- _Problem to solve_: Return each line in the records below that contains the string "Bahrain", matching case exactly.

*** Provided records Section Begins ***

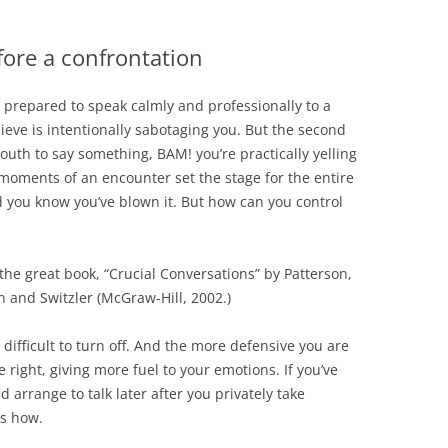
fore a confrontation
 prepared to speak calmly and professionally to a
ieve is intentionally sabotaging you. But the second
uth to say something, BAM! you’re practically yelling
t moments of an encounter set the stage for the entire
 you know you’ve blown it. But how can you control
the great book, “Crucial Conversations” by Patterson,
 and Switzler (McGraw-Hill, 2002.)
ifficult to turn off. And the more defensive you are
 right, giving more fuel to your emotions. If you’ve
 arrange to talk later after you privately take
’s how.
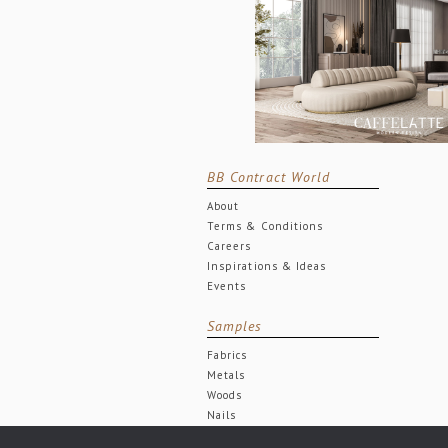
BB Contract World
About
Terms & Conditions
Careers
Inspirations & Ideas
Events
Samples
Fabrics
Metals
Woods
Nails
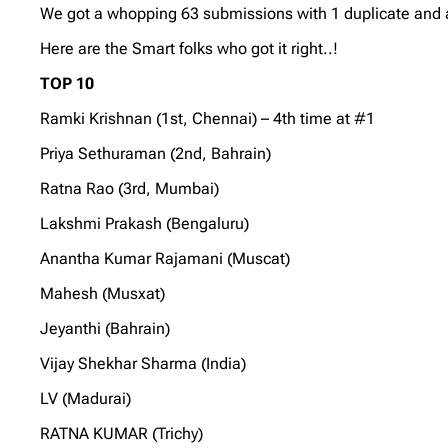
We got a whopping 63 submissions with 1 duplicate and al
Here are the Smart folks who got it right..!
TOP 10
Ramki Krishnan (1st, Chennai) – 4th time at #1
Priya Sethuraman (2nd, Bahrain)
Ratna Rao (3rd, Mumbai)
Lakshmi Prakash (Bengaluru)
Anantha Kumar Rajamani (Muscat)
Mahesh (Musxat)
Jeyanthi (Bahrain)
Vijay Shekhar Sharma (India)
LV (Madurai)
RATNA KUMAR (Trichy)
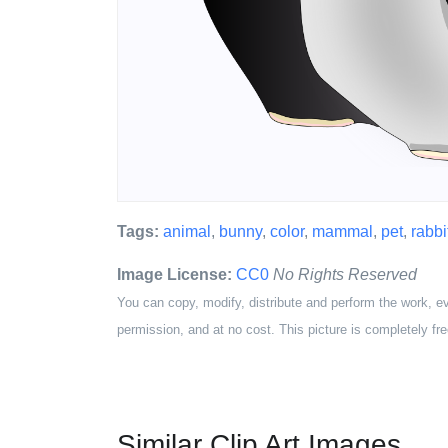
Tags:
animal
,
bunny
,
color
,
mammal
,
pet
,
rabbi
Image License:
CC0
No Rights Reserved
You can copy, modify, distribute and perform the work, e
permission, and at no cost. This picture is completely fre
Similar Clip Art Images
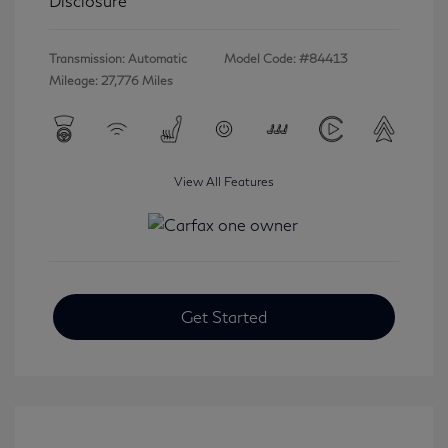
Disclosure
Transmission: Automatic
Model Code: #84413
Mileage: 27,776 Miles
View All Features
Get Started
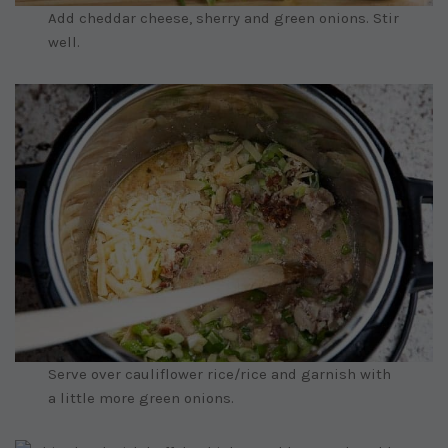
Add cheddar cheese, sherry and green onions. Stir
well.
Serve over cauliflower rice/rice and garnish with
a little more green onions.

*** Provided records Section Ends ***

- _Your solution_:
Priya Sethuraman (2nd, Bahrain)
Jeyanthi (Bahrain)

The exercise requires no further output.